▶ JOBS
A) In the file-properties thread, name each kind of file date that the instructor says appears on emailed files.
B) From the file-properties thread, copy the passage from "Kids are very" up to and including "sanitising tools.".

I am an online instructor at a Community College. I ask that students to
submit files by email. When students email me files (Word, PP, Excel; Office
2003 and Office 2007) the Created date is stamped but the Modified and
Accessed date changes to reflect the current day. This makes it impossible
to assess the authorship and protect the integrity work if all the students
start with the same pre-created file. Believe it or not (wink, wink) I have
had students sumbit eachother's work as their own. Short of asking that
students submit files on a disk, is there a way for the Modified date to be
static and not change when emailed or downloaded? Are there any other ways
to detect or prevent plagiarism with WinXP or Office. Other than Compare and
Merge or File Properties.

Re: file properties by Terry

Terry
Fri Nov 09 10:08:56 PST 2007

You can get meta data analysis tools that will let you track loads of
information such as which PC(s) it was opened or edited on and who was
logged in, the times of edit , by whom and other incriminating evidence. But
it also easy to sanitize a document - especially in Word 2007 - so that you
can find absolutely nothing (although that in itself is pretty incriminating
evidence). <g>

Kids are very intelligent and if you even hint that you can analyse their
work and see who has been plagiarising, VERY quickly they will find the
sanitising tools.

--
Terry Farrell - MS Word MVP

"lori" <lori@discussions.microsoft.com> wrote in message
news:C03EA0C8-AF24-4268-91FC-1353473CC444@microsoft.com...
>I am an online instructor at a Community College. I ask that students to
> submit files by email. When students email me files (Word, PP, Excel;
> Office
> 2003 and Office 2007) the Created date is stamped but the Modified and
> Accessed date changes to reflect the current day. This makes it
> impossible
> to assess the authorship and protect the integrity work if all the
> students
> start with the same pre-created file. Believe it or not (wink, wink) I
> have
> had students sumbit eachother's work as their own. Short of asking that
> students submit files on a disk, is there a way for the Modified date to
> be
> static and not change when emailed or downloaded? Are there any other
> ways
> to detect or prevent plagiarism with WinXP or Office. Other than Compare
> and
> Merge or File Properties.

▶ PROVIDED DATA
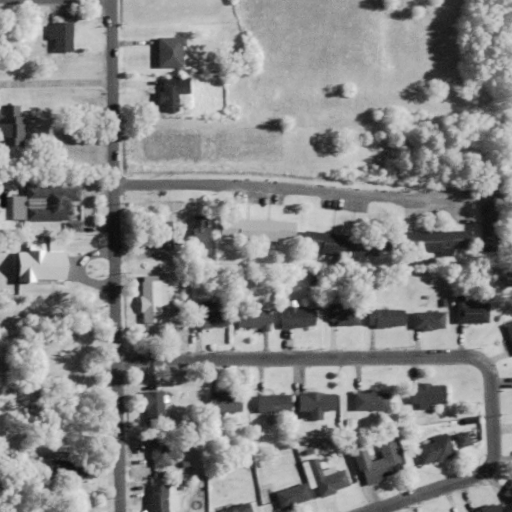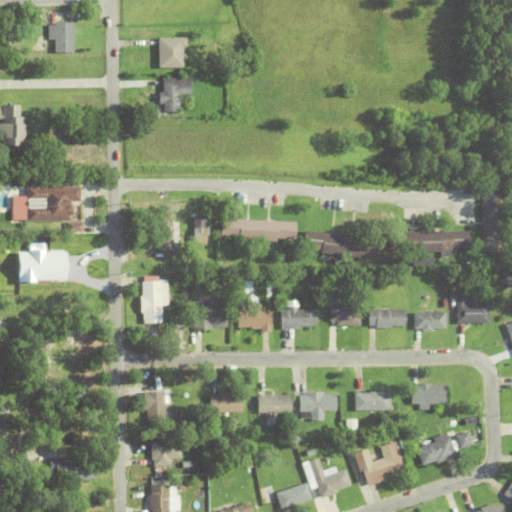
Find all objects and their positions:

▶ RESPONSES BY TASK
A) Created, Modified, Accessed

B)
Kids are very intelligent and if you even hint that you can analyse their
work and see who has been plagiarising, VERY quickly they will find the
sanitising tools.